The dataset contains information on each transaction with data on user who makes the transaction, agency name, merchant category code, date and time of purchase.
The purpose is to create features which understand the user behavior to identify abnormal patterns in transactions. Then the idea is to use unsupervised learning techniques to identify similar users and specially the set of users who could be potential frauds.
Features are generated to cover 3 major aspects of fraud detection in finance world which are
- Recency (how recent are the transactions)
- Frequency (how often the transactions are made)
- Monetary (how much money is involved)
- Granularity in time by including features like year, month, day, time, weekday of transaction.

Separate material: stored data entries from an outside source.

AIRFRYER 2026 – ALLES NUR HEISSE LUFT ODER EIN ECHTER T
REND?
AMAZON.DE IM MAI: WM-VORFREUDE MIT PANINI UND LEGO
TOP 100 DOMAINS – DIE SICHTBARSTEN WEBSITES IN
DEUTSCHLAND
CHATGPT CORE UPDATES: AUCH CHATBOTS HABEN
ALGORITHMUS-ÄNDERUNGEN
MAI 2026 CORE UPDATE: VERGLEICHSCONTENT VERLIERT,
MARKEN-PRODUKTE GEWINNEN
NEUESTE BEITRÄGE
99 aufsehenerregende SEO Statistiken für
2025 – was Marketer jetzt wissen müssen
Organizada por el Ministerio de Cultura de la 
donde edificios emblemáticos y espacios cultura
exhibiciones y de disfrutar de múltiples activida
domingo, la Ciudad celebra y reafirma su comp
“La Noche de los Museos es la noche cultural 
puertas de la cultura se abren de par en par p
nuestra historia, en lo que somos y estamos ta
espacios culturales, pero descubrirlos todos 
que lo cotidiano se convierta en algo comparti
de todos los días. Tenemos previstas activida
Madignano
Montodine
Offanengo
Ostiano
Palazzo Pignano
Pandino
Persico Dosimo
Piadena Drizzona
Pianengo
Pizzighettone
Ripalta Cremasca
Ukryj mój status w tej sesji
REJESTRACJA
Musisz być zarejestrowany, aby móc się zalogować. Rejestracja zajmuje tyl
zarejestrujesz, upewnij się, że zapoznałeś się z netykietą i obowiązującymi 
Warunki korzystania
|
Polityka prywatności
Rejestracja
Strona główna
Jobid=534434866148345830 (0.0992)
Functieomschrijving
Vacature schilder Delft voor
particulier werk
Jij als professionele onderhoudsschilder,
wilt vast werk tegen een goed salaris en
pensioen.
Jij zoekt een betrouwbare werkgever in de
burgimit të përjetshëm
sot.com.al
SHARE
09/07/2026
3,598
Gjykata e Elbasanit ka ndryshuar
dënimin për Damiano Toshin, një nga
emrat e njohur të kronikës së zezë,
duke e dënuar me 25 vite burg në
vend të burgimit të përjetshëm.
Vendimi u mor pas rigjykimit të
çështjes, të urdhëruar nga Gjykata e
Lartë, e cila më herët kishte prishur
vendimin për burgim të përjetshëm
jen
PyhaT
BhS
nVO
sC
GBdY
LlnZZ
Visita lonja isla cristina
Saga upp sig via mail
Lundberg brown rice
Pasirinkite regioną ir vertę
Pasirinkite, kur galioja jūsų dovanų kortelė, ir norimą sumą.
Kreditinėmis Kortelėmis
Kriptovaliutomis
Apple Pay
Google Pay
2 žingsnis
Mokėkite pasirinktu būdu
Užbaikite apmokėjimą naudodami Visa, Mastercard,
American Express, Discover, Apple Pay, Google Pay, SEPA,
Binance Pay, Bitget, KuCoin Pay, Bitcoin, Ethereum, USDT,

- time taken by user between successive transactions
- Number of monthly, yearly, daily, weekly transactions to get an idea of each user's frequency habits
- fraction of total transaction spent on a particular transaction (generally we expect even distribution if we follow a pattern)
- money spent per merchant category code per user
- amount difference between successive transactions
Aggregations are key for generalizing each user's spending behavior. Using these aggregations such as aggregation by merchant category, aggregation by time periods etc., I came up with coefficient of deviation to quantify how each user deviates from the baseline value pobtained by aggregation methods.
Since the variables differ in scale, the features are scaled to improve the efficiency of our further modeling techniques. Standard Scalar transformation was used.
The dataset was split into train and test to train our model using Knn and test it out on test dataset.
A 3 nearest neighbor approach was used to train the initial model. the decision scores are generated by the model to identify each transaction as 0 or 1 where 1 means anomaly. The first model identified 10 percent of the data as anomalous.
Since Knn can be sensitive to outliers, the combination methods are used to get average or maximum values from different set of knn models based on different nearest neighbor parameters.
A value is chosen as threshold based on which anomalous tranactions are identified. This value is chosen by looking at the histogram distribution and the percentile values.
Based on above two steps, our initial 9 percent anomalous transactions are refined to just give 2 percent of whole data as suspicious and it can be further reported for investigation.
Instead of number of nearest neighbors, now we have maximum samples as the parameter to tune. Initially I go with 50 max samples to see the results. This model identifies 30 percent of data as anomalous, hence we need further tuning to obtain even stricter thresholds in getting anomalies.
Iforest, unlike KNN needs more hyperparameter tuning with testing of more samples each iteration to develop a fairly evaluated model. Again combination methods are used to train on diufferent sample sizes and average or maximum obtained from these ensemble models is used for anomaly identification.
A value is chosen as threshold based on which anomalous tranactions are identified. This value is chosen by looking at the histogram distribution and the percentile values.
Based on above two steps, our initial 30 percent anomalous transactions are refined to just give 1.25 percent of whole data as suspicious and it can be further reported for investigation. This is even refined than 2 percent as obtained from knn analysis.
In this analysis, we see how KNN and Iforest are two impressive unsupervised learning techniques to identify anomalies in credit card dataset. Isolation forest does better than KNN in limiting the investigation needs on smaller subset of data but it surely needs more tuning.